Human pericytes adopt myofibroblast properties in the microenvironment of the IPF lung.

Idiopathic pulmonary fibrosis (IPF) is a fatal disease of unknown etiology characterized by a compositionally and mechanically altered extracellular matrix. Poor understanding of the origin of alpha-smooth muscle actin (alpha-SMA) expressing myofibroblasts has hindered curative therapies.
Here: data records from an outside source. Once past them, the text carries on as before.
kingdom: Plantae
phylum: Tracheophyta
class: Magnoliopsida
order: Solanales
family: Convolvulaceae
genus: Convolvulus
Though proposed as a source of myofibroblasts in mammalian tissues, identification of microvascular pericytes (PC) as contributors to alpha-SMA-expressing populations in human IPF and the mechanisms driving this accumulation remain unexplored. Here, we demonstrate enhanced detection of alpha-SMA(+) cells coexpressing the PC marker neural/glial antigen 2 in the human IPF lung. Isolated human PC cultured on decellularized IPF lung matrices adopt expression of alpha-SMA, demonstrating that these cells undergo phenotypic transition in response to direct contact with the extracellular matrix (ECM) of the fibrotic human lung. Using potentially novel human lung-conjugated hydrogels with tunable mechanical properties, we decoupled PC responses to matrix composition and stiffness to show that alpha-SMA(+) PC accumulate in a mechanosensitive manner independent of matrix composition. PC activated with TGF-beta 1 remodel the normal lung matrix, increasing tissue stiffness to facilitate the emergence of alpha-SMA(+) PC via MKL-1/MTRFA mechanotranduction. Nintedanib, a tyrosine-kinase inhibitor approved for IPF treatment, restores the elastic modulus of fibrotic lung matrices to reverse the alpha-SMA(+) phenotype. This work furthers our understanding of the role that microvascular PC play in the evolution of IPF, describes the creation of an ex vivo platform that advances the study of fibrosis, and presents a potentially novel mode of action for a commonly used antifibrotic therapy that has great relevance for human disease.